* Material for this exercise
========
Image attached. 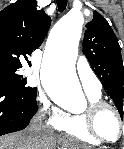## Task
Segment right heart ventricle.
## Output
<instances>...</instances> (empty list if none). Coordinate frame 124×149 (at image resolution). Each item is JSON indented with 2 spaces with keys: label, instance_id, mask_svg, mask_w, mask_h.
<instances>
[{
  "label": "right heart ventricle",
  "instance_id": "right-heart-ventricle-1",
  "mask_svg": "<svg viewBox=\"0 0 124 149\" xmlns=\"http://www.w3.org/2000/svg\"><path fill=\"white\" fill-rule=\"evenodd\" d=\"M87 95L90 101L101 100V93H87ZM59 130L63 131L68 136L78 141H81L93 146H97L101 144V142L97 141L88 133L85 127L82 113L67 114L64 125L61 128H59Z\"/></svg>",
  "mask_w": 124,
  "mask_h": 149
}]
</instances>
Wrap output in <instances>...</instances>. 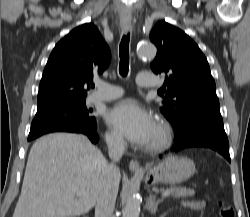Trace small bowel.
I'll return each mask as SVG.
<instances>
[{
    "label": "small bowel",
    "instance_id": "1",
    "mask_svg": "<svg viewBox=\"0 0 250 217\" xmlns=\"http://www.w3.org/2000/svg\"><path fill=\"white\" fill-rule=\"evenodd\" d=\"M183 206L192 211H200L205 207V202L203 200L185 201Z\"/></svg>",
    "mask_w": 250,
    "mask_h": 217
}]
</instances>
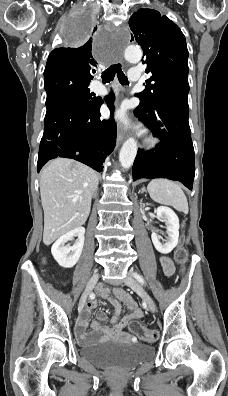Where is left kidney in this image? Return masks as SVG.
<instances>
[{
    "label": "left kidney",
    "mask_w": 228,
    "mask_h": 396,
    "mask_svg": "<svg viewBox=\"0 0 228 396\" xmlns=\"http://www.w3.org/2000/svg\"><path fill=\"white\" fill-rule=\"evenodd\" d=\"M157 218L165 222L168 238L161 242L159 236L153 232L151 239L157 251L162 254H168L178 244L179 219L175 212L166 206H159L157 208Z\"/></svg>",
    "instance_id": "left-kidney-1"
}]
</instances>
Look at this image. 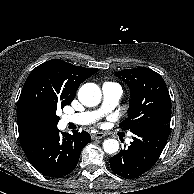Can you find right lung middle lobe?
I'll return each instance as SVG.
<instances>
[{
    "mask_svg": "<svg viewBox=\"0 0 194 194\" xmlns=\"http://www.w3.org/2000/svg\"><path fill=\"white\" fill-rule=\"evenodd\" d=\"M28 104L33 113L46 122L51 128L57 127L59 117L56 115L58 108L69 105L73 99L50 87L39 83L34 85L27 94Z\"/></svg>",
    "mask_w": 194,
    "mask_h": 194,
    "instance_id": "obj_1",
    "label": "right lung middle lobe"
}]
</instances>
========
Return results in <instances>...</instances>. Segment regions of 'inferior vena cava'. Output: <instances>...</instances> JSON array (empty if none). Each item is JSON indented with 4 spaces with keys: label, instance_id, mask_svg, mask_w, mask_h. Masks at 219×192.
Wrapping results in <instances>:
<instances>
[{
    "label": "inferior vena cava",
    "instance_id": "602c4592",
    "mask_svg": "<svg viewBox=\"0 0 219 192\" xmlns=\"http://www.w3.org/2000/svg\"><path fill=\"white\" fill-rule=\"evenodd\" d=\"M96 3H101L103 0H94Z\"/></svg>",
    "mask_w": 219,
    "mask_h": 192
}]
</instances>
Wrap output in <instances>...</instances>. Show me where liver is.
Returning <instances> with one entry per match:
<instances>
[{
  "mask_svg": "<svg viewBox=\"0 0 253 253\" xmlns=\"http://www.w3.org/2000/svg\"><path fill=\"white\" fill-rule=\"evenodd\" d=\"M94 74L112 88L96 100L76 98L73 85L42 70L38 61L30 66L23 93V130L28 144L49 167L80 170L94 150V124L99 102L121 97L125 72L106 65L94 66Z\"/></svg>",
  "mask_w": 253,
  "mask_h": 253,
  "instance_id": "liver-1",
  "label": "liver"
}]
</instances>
========
* Short exercise
Copy out every line in the records above that contains the string "item", with case counting.

* Problem solution
<instances>...</instances> (empty list if none). Coordinate frame 124×149 (at image resolution). Each item is JSON indented with 2 spaces with keys: label, instance_id, mask_svg, mask_w, mask_h.
Return results in <instances>...</instances>. Segment regions of 'inferior vena cava'. Output: <instances>...</instances> JSON array (empty if none). Each item is JSON indented with 4 spaces with keys: label, instance_id, mask_svg, mask_w, mask_h. Masks at 219×192.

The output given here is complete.